Olivier Goethals studied Architecture and Urban Development. He is working simultaneously as architect and artist. In his wide practice he researches the connection between space and consciousness. Olivier made spatial interventions and artistic installations for venues, such as Het Nieuwe Instituut Rotterdam, Z33 Hasselt, Extra City Antwerp, Be-Part Waregem, SMAK Ghent & Palais De Tokyo Paris. Previously he worked as a freelance senior architect for De Vylder Vinck Taillieu (2008–2016). Since 2010, he is teaching at the KULeuven Architecture Department. He was a guest critic at RU Ghent faculty of Architecture, LUCA School of Arts Experimental Studio and ETH Zurich faculty of Architecture. Goethals is in charge of the design and implementation of all spatial interventions for the art collective 019.

Mathew Kneebone
’s practice is founded on research into uncertainties surrounding technology, often combining different histories, myths, and folklore. His work touches upon various media including drawing, electronics, writing, sound, and performance to reconfigure or re-contextualize certain technologies, exploring an ambivalent blend of past and present. His work has recently been exhibited at Kunstverein, Amsterdam; 019, Ghent; Extra City, Antwerp; and Cloaca Projects, San Francisco. His writing has been published in Trigger Magazine, OASE Journal for Architecture, The Bulletins of The Serving Library, Another World, Umwelten, among others. He has given talks and workshops at Minnesota Street Project, San Francisco; V2_ Lab for Unstable Media, Rotterdam; Central Saint Martins, London; Sandberg Instituut, Amsterdam; San Serriffe, Amsterdam; EKA Gallery, Tallinn; Sitterwerk, St. Gallen; UEL, London. He teaches at California College of The Arts, San Francisco, where he is thesis writing supervisor.
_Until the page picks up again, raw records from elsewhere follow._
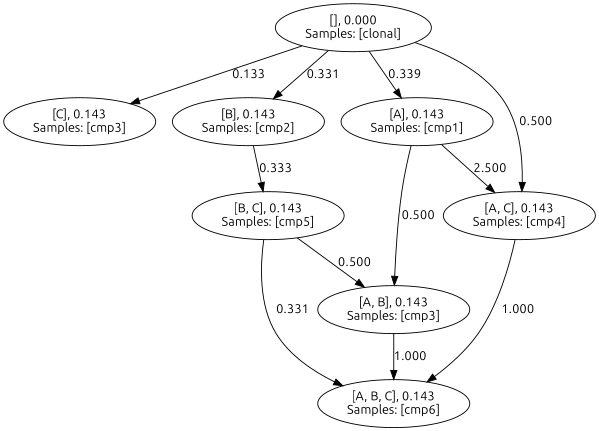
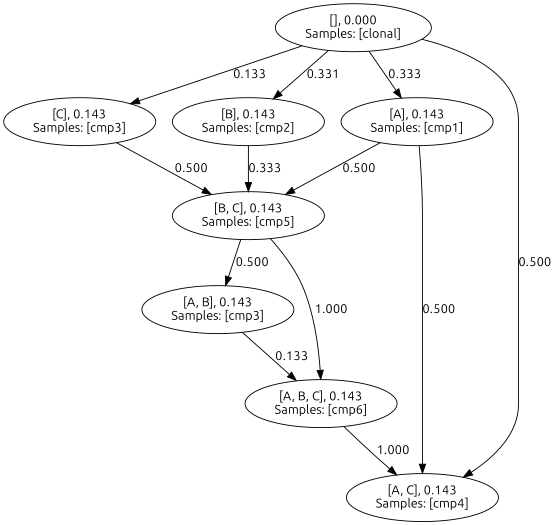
  digraph {
    fontname=Ubuntu
    node [fontname=Ubuntu]
    edge [fontname=Ubuntu]
    n1 [label="[], 0.000\nSamples: [clonal]\n"]
    n2 [label="[C], 0.143\nSamples: [cmp3]\n"]
    n3 [label="[B], 0.143\nSamples: [cmp2]\n"]
    n4 [label="[A], 0.143\nSamples: [cmp1]\n"]
    n5 [label="[A, C], 0.143\nSamples: [cmp4]\n"]
    n6 [label="[B, C], 0.143\nSamples: [cmp5]\n"]
    n7 [label="[A, B], 0.143\nSamples: [cmp3]\n"]
    n8 [label="[A, B, C], 0.143\nSamples: [cmp6]\n"]
    n1 -> n2 [label=0.133]
    n1 -> n3 [label=0.331]
-   n1 -> n4 [label=0.339]
+   n1 -> n4 [label=0.333]
    n1 -> n5 [label=0.500]
+   n2 -> n6 [label=0.500]
    n3 -> n6 [label=0.333]
-   n4 -> n5 [label=2.500]
-   n4 -> n7 [label=0.500]
-   n5 -> n8 [label=1.000]
+   n4 -> n5 [label=0.500]
+   n4 -> n6 [label=0.500]
+   n8 -> n5 [label=1.000]
    n6 -> n7 [label=0.500]
-   n6 -> n8 [label=0.331]
-   n7 -> n8 [label=1.000]
+   n6 -> n8 [label=1.000]
+   n7 -> n8 [label=0.133]
  }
Yuki Okumura (JP, 1978) works at the intersection of body and translation, through films, installations, performative actions, and writings. Since 2005 onwards, in parallel to—or rather as part of—his own artistic practice, Okumura has been serving as a translator in the literal sense, between English and Japanese. Soon after leaving Japan in 2013, he ran across Hisachika Takahashi, with whom he initiated a joint project informed by their artistic and biographical overlaps. Its aspects and phases have been presented at Project Room, WIELS, Brussels, 2013; Mori Art Museum, Tokyo, 2013; Exhibition Research Center, Liverpool, 2013–2014; Annet Gelink Gallery, Amsterdam, 2015; Maison Hermès Le Forum, Tokyo, 2016; June Art Fair, Basel, 2019 (with MISAKO & ROSEN); among others. Okumura’s 2016 poem Sunset Song deviated from the project’s framework, opening up a pathway that eventually led to his subsequent film Welcome Back, Gordon Matta-Clark, 2017.

Annaïk Lou Pitteloud (CH, 1980) lives and works between Bern and Brussels. Her work makes use of different media to direct the viewer's attention to the invisible components of image-construction, the museum space and the creative process itself. Pitteloud’s pared-down vocabulary raises critical questions to do with social issues, while challenging the art world’s mechanisms and its codes of perception, transmission and presentation. Her work has been presented amongst others in: Musée cantonal des Beaux-Arts Lausanne, CH; Kunstmuseum St. Gallen, LV; Museo cantonale d'Arte Lugano, CH; Kunsthalle Bern, CH; Witte de With Rotterdam, NL; Riga Biennal (2018), Moscow Biennal, RU; Shanghai Biennal CN.

Hisachika Takahashi (JP, 1940) works at the intersection of memory and collaboration, through paintings, sculptures, collages, drawings, and instructions. After leaving Japan in 1962, in parallel to—or rather as part of—his own artistic practice, Takahashi served as an assistant to Lucio Fontana (1964 –1966) and Robert Rauschenberg (1969–2008), both of whom he also collaborated with, while also occasionally cooking at the artist-run restaurant FOOD (1971–1974), with Gordon Matta-Clark and others. Solo shows have been held at Galerie Cavallino, Venice, 1963; Galleria Montenapoleone, Milan, 1964; Wide White Space, Antwerp, 1967; 112 Greene Street/Workshop, New York, 1973; Tampa Museum of Art, Tampa, 1987; Project Room, WIELS, Brussels, 2013; Sean Kelly Gallery, New York, 2013; Exhibition Research Center, Liverpool, 2013–2014; MISAKO & ROSEN, Tokyo, 2021; Schiefe Zähne, Berlin, 2021; among others.